CHP'li Kani Beko: '23 bin işçiyi iş yerlerinde kaybettik'
CHP İzmir Milletvekili Kani Beko: "AKP iktidara geldiğinden bu yana 23 bin işçiyi iş yerlerinde kaybettik. Uluslar arası Çalışma Örgütü’nün kriterlerine uymazsanız bu ölümler maalesef devam edecek çünkü iş güvenliği yok, yaptırım yok!"
CHP İzmir Milletvekili Kani Beko, ekonomik krizin işsizliği artırarak toplumsal bir travma yarattığını belirterek, “Tarlasından para kazanamayan 3,5 milyon köylü şehirlere göç etti. Ne iş olsa yaparım dediler inşaatlarda çalıştılar ve tecrübesiz oldukları için iş kazalarında en çok onlar hayatını kaybetti. Şehir hayatı 3,5 milyon köylüyü öldürdü” dedi.
Emekli-Sen Salihli Şubesi'nin düzenlediği etkinlikte üyeler ile bir araya gelen CHP’li Beko, her yerini dolaştığı ülkede manzaranın ekonomik verileri kendisine sunduğunu ifade etti ve “AKP iktidarında geçen 16 yılda tütün bitmiş, pamuk bitmiş, zeytin bitmiş. İç ve dış politika çökmüş. 551 milyarı betona gömdüler, Araplar gelecek, şeyhler, şıhlar gelecek bu parayı kurtaracak. Gelen giden olmadı ve 551 milyar betona gömüldü” dedi.
Çaresizlikten kente gelen 3,5 milyon köylünün içinde bulunduğu durumu da anlatan Beko, “Ne iş verirsen yaparız abi dediler. İşsiz adam ne yapsın. İnşaat işlerinde çalışmaya başladılar ama deneyim, tecrübe, birikim sahibi olmadıkları için iş kazalarında en çok onlar hayatını kaybetti. Şehir hayatı 3,5 milyon köylüyü öldürdü! AKP iktidara geldiğinden bu yana 23 bin işçiyi iş yerlerinde kaybettik. Yazıklar olsun. Uluslar arası Çalışma Örgütü’nün kriterlerine uymazsanız bu ölümler maalesef devam edecek çünkü iş güvenliği yok, yaptırım yok! 3. Havalimanında 53 işçi öldü. Ben DİSK başkanıyken bu işçilerle bir araya geliyordum orada kayıt dışı çok işçi vardı. Bana göre orada 100’e yakın işçi kardeşimiz öldü. Memlekette yüzde 35 kayıt dışı var” dedi.
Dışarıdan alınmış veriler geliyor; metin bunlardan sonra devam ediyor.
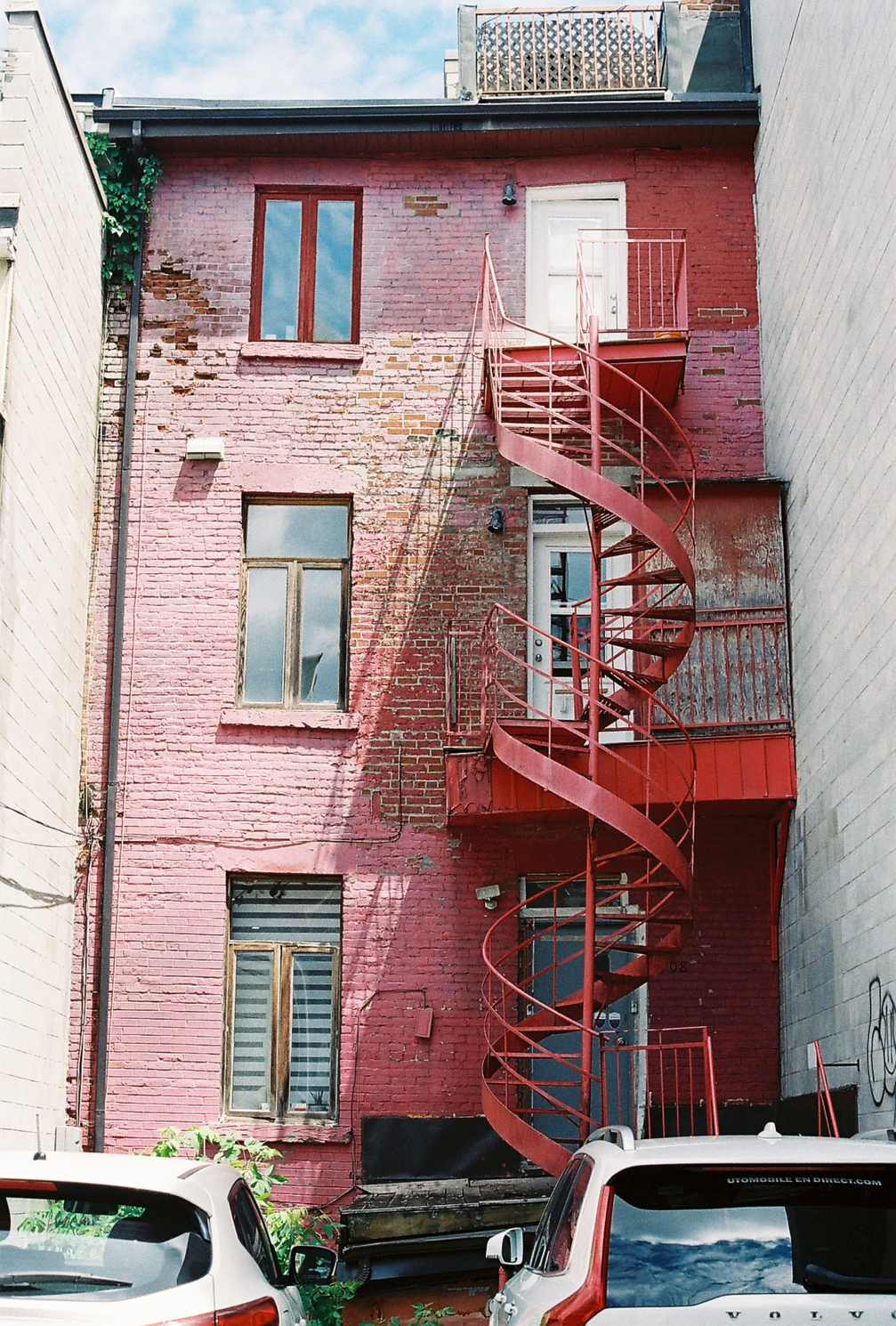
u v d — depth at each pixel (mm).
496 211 14758
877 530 10258
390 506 14031
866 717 10492
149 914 13164
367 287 14547
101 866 13266
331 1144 12664
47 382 12336
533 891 13367
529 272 14672
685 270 13781
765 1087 12844
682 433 12383
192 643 13711
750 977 13070
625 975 11867
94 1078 12820
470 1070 12891
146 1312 4527
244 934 13344
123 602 13766
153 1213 5016
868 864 10344
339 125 14570
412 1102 12805
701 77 15516
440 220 14734
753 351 14492
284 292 14703
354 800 13414
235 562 13898
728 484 13328
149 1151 12641
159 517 13977
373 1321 10773
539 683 13789
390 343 14406
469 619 13797
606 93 15172
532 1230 10719
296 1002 13219
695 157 14945
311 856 13281
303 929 13352
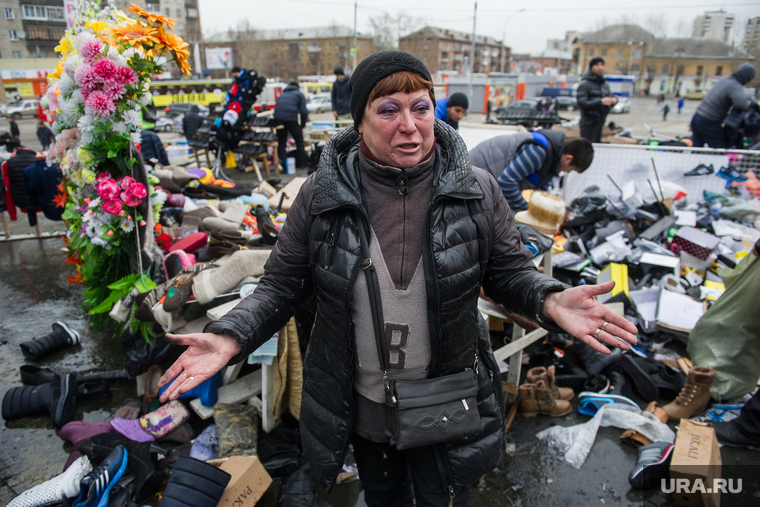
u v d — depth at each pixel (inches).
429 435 48.8
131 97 109.3
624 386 111.7
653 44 2999.5
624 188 199.0
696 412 103.2
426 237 48.7
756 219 188.1
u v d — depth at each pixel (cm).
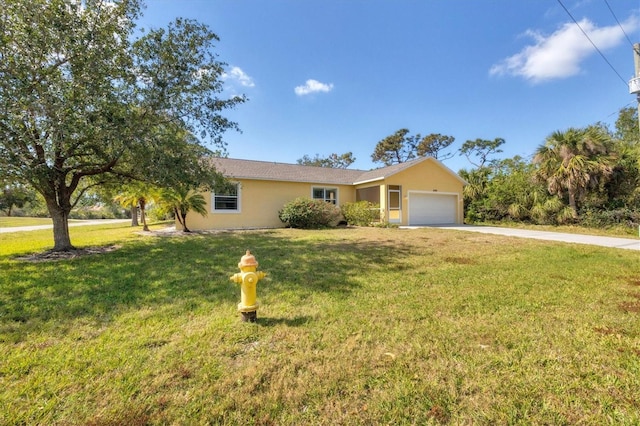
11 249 827
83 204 1352
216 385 212
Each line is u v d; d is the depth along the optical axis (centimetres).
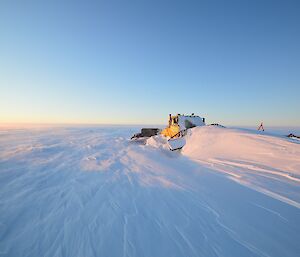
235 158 813
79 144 1593
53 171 752
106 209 438
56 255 301
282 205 446
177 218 402
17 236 347
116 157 1048
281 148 787
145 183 610
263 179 589
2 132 3122
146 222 387
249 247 320
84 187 575
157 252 306
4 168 789
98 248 314
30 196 511
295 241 335
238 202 468
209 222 388
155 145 1377
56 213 423
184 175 698
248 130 1141
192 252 307
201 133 1178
AKP iktidarının Türkiye’nin hemen hemen bütün kamu varlıklarını yabancı sermayeye sattığını savunan CHP’li Beko, şunları söyledi:
“2002 yılında Kamu Yönetimi Temel Kanunu diye bir kanun çıkardılar. Biz çok karşı çıktık, eylemler yaptık. Neydi bu kanunun içeriği; kamu işletmelerini ve tüm fabrikaları uluslar arası sermayeye teslim etmekti. Karayolları, havayolları, deniz yolları, Sümerbanklar, tekel fabrikaları, şeker fabrikaları tek tek uluslar arası sermayeye satıldı. Bunlar ne yerli ne milli. Satılan bazı işletmelerin isim listesi var. Şeker fabrikalarını, tekel fabrikalarını İsrail’e satmış. Pektim’i, Tüpraş’ı, Tekelekom’u Amerika’ya satmış. Limanlar ve Seka kağıt fabrikası Yunanlılara satılmış. Bugün bankaların yüzde 75’i yabancı sermayede. Son Varlık Fonuna baktığımızda kanun hükmünde kararname ile fonun başına atayan Recep Tayyip Erdoğan, atanan Recep Tayyip Erdoğan, onaylayan Recep Tayyip Erdoğan. Ziraat Bankası, Halk Bank, Botaş, PTT, Eti Maden, Çaykur, Borsa İstanbul, Türk Hava Yolları, at yarışları, Milli Piyango ve 200 milyar para var bu fonda. Yetki ise damadın elinde. Olacak iş değil, akıl tutulması var. Bunlar bizim elimizde kalan son varlıklarımız. Ama karşımızda tam bir ihanet şebekesi var.”